Becoming ‘East and Southeast Asian’

Race, Ethnicity and Youth Politics of Belonging in Britain

I am Principal Investigator of the British Academy/Leverhulme funded project, ‘Becoming East Asian: Race, Ethnicity and Youth Politics of Belonging in Britain’ with Tamsin Barber at Oxford Brookes University. This research grew out of a project which examined the experiences of young people racialized as East Asian as consumers and producers in the night-time economy, the challenges they face and how they draw on transnational and global youth cultures to create a sense of belonging.

The project examines emerging East Asian youth identities and social spaces in urban Britain to investigate the changing significance of race and ethnicity in so-called ‘superdiverse’ contexts. Due to migration, East Asians in Britain are now one of the fastest growing ‘ethnic’ groupings (ONS 2011), with the highest percentage of international students (HESA 2014), yet they remain invisible in both academic and policy debates on citizenship, ‘integration’ and multiculturalism. This project investigates how and why young people in British urban cities are engaging in ‘East and Southeast Asian’ racial and pan-ethnic group-making when recent social surveys suggest that race is losing its significance as a dominant identity (Aspinall and Song 2013).

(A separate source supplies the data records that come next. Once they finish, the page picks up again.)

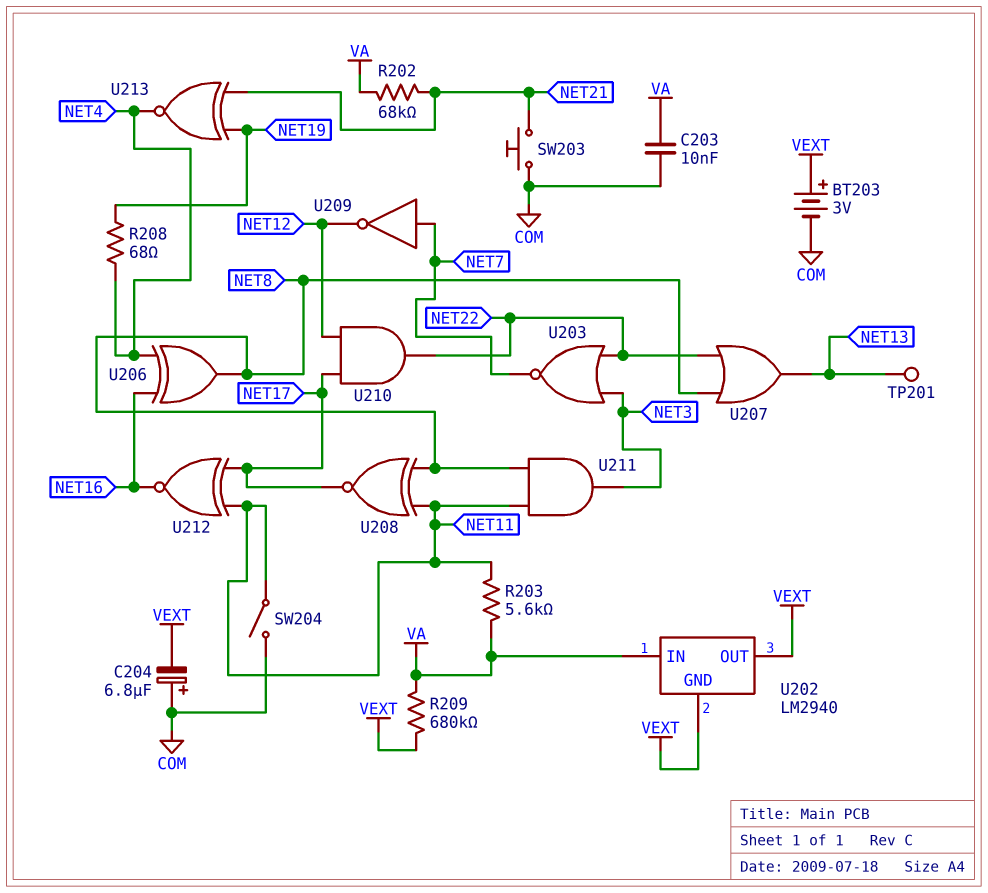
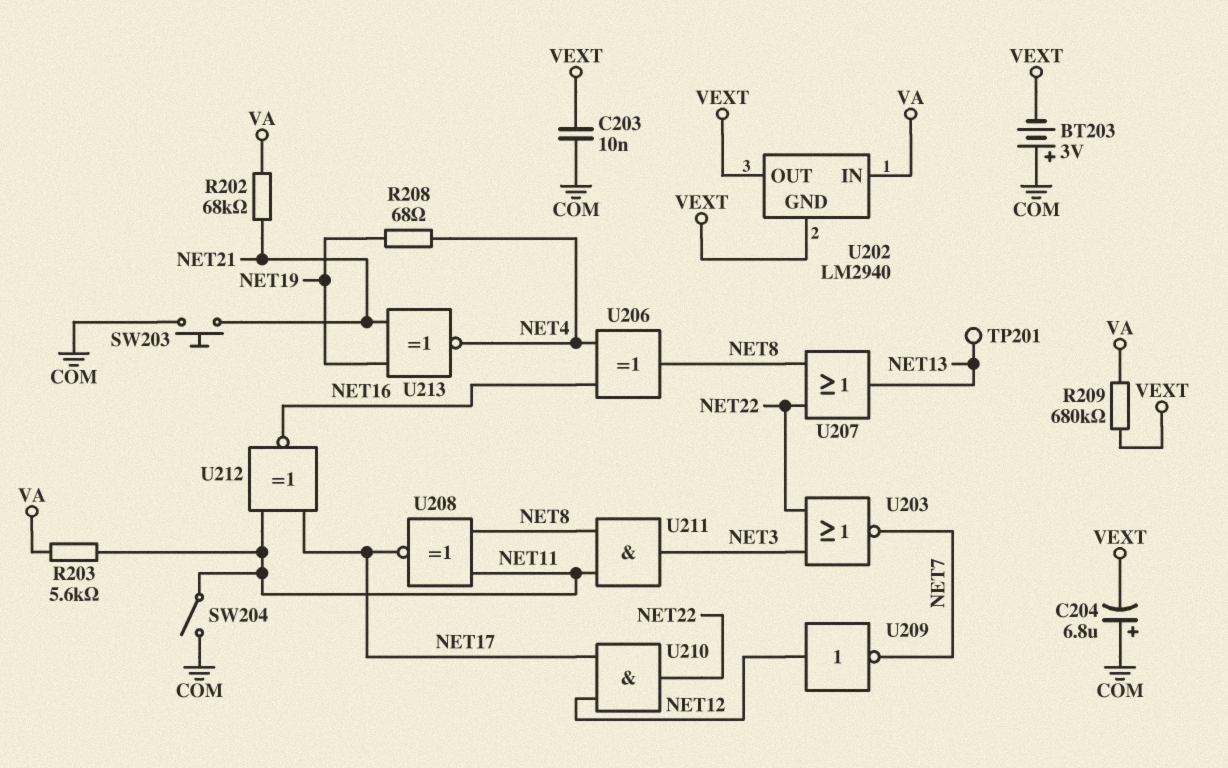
BT203: 3V (plus VEXT, minus COM) -> 3V (plus COM, minus VEXT)
C203: 10nF (COM, VA) -> 10nF (COM, VEXT)
U209: NOT (in NET7, out NET12) -> NOT (in NET12, out NET7)

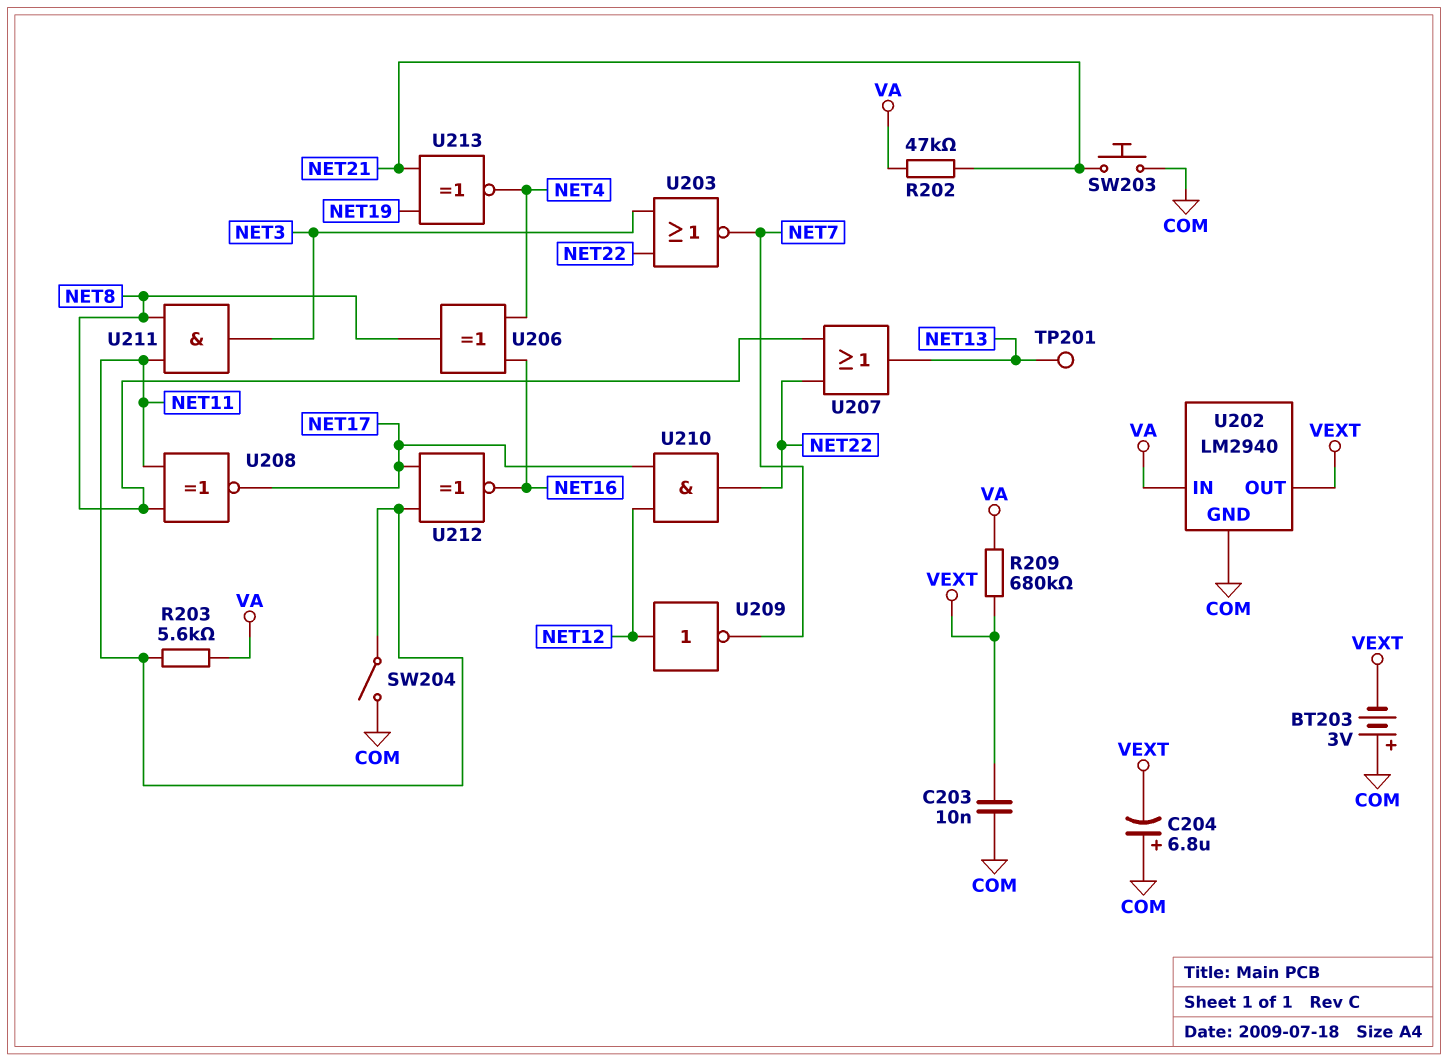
R202: 68k (NET21, VA) -> 47k (NET21, VA)
R208: 68 (NET4, NET19) -> none
U202 pin GND: VEXT -> COM

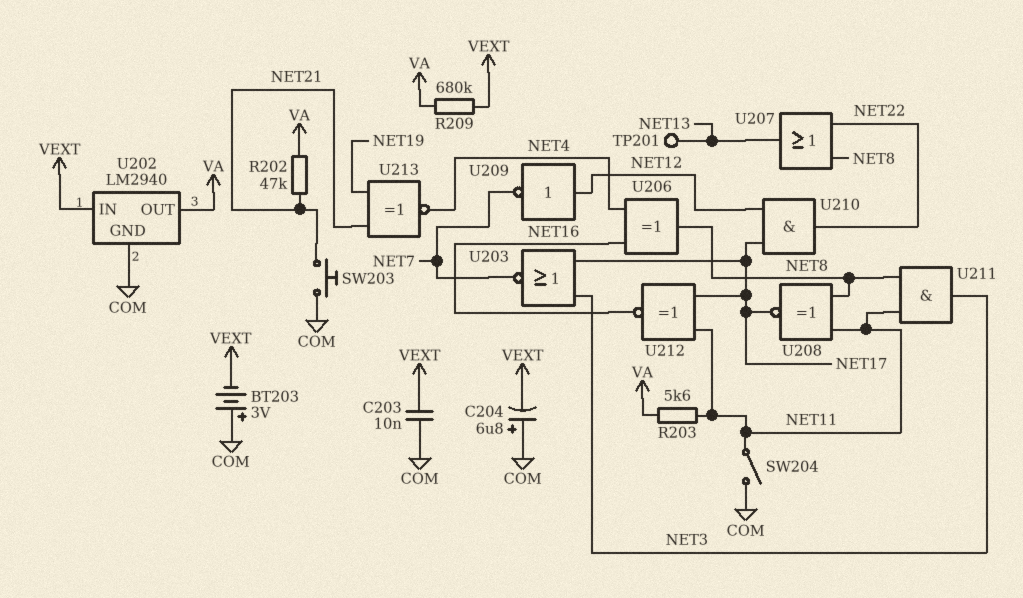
U202 pin IN: VA -> VEXT
U202 pin OUT: VEXT -> VA
U203: NOR (in NET3, in NET22, out NET7) -> NOR (in NET3, in NET17, out NET7)

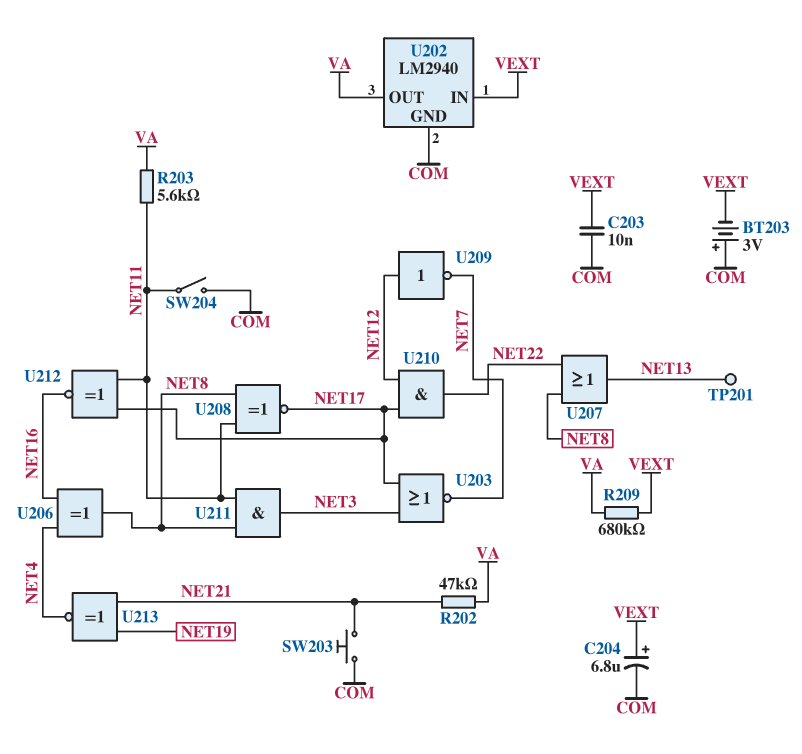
C204: 6.8uF (plus COM, minus VEXT) -> 6.8uF (plus VEXT, minus COM)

The concept of superdiversity has become widely adopted to describe and analyse the ordinary multiculture of everyday urban life in the context of new migrations (Meissner and Vertovec 2015), but it has been criticised for neglecting issues of power, inequality, exclusion and racism (Anthias, 2012; Back 2015). This project addresses these absences by examining the significance of race and racism for invisible minorities. It will add new knowledge on these minorities, exploring affiliations and divisions among them and their place in wider society. It will contribute to debates on how political mobilization and belonging are changing and lead to a research agenda on emerging East Asian youth politics in Britain.